Charles Yardley Turner, Village Belles, 1882. Modern & Contemporary Art New York.
At the turn of the 20th century, American painting stood at a dynamic crossroads, balancing academic tradition with the atmospheric innovations of European impressionism and tonalism, explored astutely in these two works from A Life in Color: Property from the Estate of Tina Hills.
Charles Yardley Turner’s work exemplifies the era's dedication to narrative clarity and classical draftsmanship, here capturing a subject’s direct gaze with rigorous, academic execution. In contrast, Chauncey Foster Ryder’s 1934 landscape reflects a shift toward a more poetic, subjective view of nature, utilizing a restricted palette and fluid brushwork to evoke a quiet, icy atmosphere. Together, these two works illustrate a pivotal moment of transition, where the precise realism of the 19th century gave way to the evocative, light-filled textures of early American modernism.
Americana All the Way Down



Wes Lang, Moon and Stars, 2020. Modern & Contemporary Art New York.
The visual language of Americana, the muscle cars, main streets, cowboys, pin-ups, flags, and commercial goods, became ubiquitous when postwar prosperity and media saturation combined to create images of a nation to sell back to itself. Magazine advertising and early television leaned heavily on simplified optimism and nostalgia, even as the cultures that produced these images were anything but. It’s precisely within this tension between decorative polish and the complex undercurrents of its genesis that Americana’s enduring legacy lies, particularly as many contemporary artists draw on its contradictions for inspiration.
Early artists, however, dug into its sincerity. John Phillip Falter’s Saturday Evening Post covers defined the midcentury American image and established a mythology of the new American hegemon in real time. His scenes of small-town life act as a progressive extension of the conquered frontier, a continuity of American dominance as a given, destined concept. Others, like Wes Lang, belong to a generation of artists who inherited Americana’s iconography where its ephemera wound up over the years: flea markets, faded tattoos, secondhand totems; symbols of the past shorn of their individual context and folded into a grand, albeit paling, national image as its primary sources no longer hold the same meanings for downstream artists — and yet the image continues well into the 21st century.
Contemporary Native American Artists


Jaune Quick-to-See Smith (Confederated Salish and Kootenai), The Rockies, 1990. Modern & Contemporary Art New York.

Instructions for the task →
Repeat word for word the stretch of the passage on American art from "Charles Yardley Turner’s" through "2020. Modern & Contemporary Art New York.".

[Stored data]

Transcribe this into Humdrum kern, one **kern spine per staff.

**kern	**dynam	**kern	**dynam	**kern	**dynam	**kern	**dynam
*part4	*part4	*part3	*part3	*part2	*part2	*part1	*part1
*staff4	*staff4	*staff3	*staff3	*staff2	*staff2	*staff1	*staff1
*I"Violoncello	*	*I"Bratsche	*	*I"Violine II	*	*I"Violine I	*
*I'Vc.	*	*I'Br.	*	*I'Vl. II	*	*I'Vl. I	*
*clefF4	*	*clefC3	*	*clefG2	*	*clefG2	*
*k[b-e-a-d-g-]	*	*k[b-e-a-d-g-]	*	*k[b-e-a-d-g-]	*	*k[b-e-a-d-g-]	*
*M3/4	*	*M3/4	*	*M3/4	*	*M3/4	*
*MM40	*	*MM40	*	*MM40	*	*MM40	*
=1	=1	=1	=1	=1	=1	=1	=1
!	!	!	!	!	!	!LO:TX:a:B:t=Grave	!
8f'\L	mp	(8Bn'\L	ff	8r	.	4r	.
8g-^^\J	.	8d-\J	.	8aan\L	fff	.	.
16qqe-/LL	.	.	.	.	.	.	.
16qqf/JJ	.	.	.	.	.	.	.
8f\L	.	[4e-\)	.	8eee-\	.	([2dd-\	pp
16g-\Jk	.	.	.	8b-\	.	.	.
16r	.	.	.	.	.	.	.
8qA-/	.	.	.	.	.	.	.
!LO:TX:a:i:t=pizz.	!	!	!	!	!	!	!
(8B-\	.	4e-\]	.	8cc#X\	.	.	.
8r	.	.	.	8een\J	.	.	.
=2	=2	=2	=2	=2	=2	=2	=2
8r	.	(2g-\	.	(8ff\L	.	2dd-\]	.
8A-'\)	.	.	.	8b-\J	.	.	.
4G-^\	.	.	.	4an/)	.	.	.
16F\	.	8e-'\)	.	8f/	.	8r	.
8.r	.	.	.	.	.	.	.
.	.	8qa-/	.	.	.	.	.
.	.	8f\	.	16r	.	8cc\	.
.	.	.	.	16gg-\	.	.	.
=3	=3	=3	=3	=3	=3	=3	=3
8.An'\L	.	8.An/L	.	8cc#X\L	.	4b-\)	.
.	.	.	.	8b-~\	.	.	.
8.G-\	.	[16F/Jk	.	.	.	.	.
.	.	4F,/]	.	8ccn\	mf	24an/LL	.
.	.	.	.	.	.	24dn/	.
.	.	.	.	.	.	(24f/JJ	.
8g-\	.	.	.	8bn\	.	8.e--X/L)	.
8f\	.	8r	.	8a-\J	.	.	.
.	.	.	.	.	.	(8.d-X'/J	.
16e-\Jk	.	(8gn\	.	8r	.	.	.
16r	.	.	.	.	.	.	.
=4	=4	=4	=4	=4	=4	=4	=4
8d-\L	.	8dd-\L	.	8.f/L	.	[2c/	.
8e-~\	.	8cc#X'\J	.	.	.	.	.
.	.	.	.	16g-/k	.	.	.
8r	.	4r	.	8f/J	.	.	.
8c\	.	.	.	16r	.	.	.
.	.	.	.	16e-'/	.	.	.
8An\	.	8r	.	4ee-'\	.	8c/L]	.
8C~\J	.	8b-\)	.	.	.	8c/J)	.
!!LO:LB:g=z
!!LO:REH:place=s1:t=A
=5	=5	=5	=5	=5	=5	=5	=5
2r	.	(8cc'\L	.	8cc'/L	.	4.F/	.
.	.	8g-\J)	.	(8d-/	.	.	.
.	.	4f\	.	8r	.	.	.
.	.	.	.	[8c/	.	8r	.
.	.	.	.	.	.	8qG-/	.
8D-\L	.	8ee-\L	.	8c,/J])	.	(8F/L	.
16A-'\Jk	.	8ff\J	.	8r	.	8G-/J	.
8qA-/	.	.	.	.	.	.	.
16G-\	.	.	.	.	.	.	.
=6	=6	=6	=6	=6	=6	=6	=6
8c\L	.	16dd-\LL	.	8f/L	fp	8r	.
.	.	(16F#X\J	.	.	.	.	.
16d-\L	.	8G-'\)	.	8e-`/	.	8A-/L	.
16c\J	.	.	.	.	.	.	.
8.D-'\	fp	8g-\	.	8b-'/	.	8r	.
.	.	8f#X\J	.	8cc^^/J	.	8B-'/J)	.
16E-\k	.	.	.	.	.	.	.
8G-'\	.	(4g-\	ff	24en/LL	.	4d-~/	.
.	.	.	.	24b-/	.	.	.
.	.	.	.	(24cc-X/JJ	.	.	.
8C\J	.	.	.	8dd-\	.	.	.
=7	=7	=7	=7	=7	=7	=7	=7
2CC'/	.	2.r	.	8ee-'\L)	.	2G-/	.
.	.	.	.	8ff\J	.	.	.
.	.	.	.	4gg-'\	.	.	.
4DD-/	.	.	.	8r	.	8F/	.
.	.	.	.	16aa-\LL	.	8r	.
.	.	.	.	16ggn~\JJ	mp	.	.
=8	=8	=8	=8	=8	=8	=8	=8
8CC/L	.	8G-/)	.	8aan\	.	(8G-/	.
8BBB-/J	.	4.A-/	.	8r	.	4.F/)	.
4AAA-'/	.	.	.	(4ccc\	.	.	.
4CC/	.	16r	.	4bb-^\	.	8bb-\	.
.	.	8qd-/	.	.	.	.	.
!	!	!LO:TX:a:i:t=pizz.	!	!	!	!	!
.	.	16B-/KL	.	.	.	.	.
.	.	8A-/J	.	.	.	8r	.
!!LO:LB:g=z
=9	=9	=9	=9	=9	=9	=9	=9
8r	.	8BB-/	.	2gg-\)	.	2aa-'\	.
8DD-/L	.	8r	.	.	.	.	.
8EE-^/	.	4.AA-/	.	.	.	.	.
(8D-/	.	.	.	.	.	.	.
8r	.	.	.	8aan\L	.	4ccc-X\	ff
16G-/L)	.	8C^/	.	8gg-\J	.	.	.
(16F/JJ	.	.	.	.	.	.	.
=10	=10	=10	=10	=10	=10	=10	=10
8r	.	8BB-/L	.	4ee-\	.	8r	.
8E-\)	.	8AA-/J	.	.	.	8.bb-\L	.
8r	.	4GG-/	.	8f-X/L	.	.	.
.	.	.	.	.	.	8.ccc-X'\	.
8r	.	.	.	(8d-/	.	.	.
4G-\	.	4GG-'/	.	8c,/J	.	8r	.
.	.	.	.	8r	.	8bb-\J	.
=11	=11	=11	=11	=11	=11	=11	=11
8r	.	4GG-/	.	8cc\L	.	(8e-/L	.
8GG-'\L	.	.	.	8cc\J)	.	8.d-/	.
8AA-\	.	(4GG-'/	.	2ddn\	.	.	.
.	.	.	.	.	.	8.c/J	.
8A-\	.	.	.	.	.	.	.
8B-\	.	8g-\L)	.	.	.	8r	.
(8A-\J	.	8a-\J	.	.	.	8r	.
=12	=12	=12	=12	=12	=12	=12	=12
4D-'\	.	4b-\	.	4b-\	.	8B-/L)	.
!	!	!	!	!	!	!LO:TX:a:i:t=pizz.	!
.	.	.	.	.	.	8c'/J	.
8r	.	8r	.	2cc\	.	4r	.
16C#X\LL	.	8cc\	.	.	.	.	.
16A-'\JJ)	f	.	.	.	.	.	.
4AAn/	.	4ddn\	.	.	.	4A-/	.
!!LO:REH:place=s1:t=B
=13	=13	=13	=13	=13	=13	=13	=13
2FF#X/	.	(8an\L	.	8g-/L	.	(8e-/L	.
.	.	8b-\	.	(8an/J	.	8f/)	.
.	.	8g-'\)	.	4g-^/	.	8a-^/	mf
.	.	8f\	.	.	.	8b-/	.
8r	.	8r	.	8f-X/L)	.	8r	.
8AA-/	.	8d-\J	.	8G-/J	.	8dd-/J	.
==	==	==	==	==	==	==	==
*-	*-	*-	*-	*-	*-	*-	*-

Output for this exercise →
Charles Yardley Turner’s work exemplifies the era's dedication to narrative clarity and classical draftsmanship, here capturing a subject’s direct gaze with rigorous, academic execution. In contrast, Chauncey Foster Ryder’s 1934 landscape reflects a shift toward a more poetic, subjective view of nature, utilizing a restricted palette and fluid brushwork to evoke a quiet, icy atmosphere. Together, these two works illustrate a pivotal moment of transition, where the precise realism of the 19th century gave way to the evocative, light-filled textures of early American modernism.
Americana All the Way Down



Wes Lang, Moon and Stars, 2020. Modern & Contemporary Art New York.